§ Activity
The result should be an exact copy of the entries that follow, with no pictures included.

§ Collected data
·····

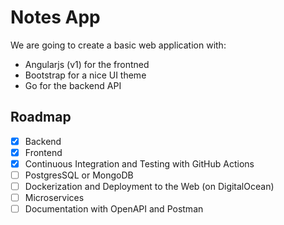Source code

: # Notes App

We are going to create a basic web application with:

- Angularjs (v1) for the frontned
- Bootstrap for a nice UI theme
- Go for the backend API

## Roadmap
- [x] Backend
- [x] Frontend
- [x] Continuous Integration and Testing with GitHub Actions
- [ ] PostgresSQL or MongoDB
- [ ] Dockerization and Deployment to the Web (on DigitalOcean)
- [ ] Microservices 
- [ ] Documentation with OpenAPI and Postman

·····

§ Task response
Source code

: # Notes App

We are going to create a basic web application with:

- Angularjs (v1) for the frontned
- Bootstrap for a nice UI theme
- Go for the backend API

## Roadmap
- [x] Backend
- [x] Frontend
- [x] Continuous Integration and Testing with GitHub Actions
- [ ] PostgresSQL or MongoDB
- [ ] Dockerization and Deployment to the Web (on DigitalOcean)
- [ ] Microservices 
- [ ] Documentation with OpenAPI and Postman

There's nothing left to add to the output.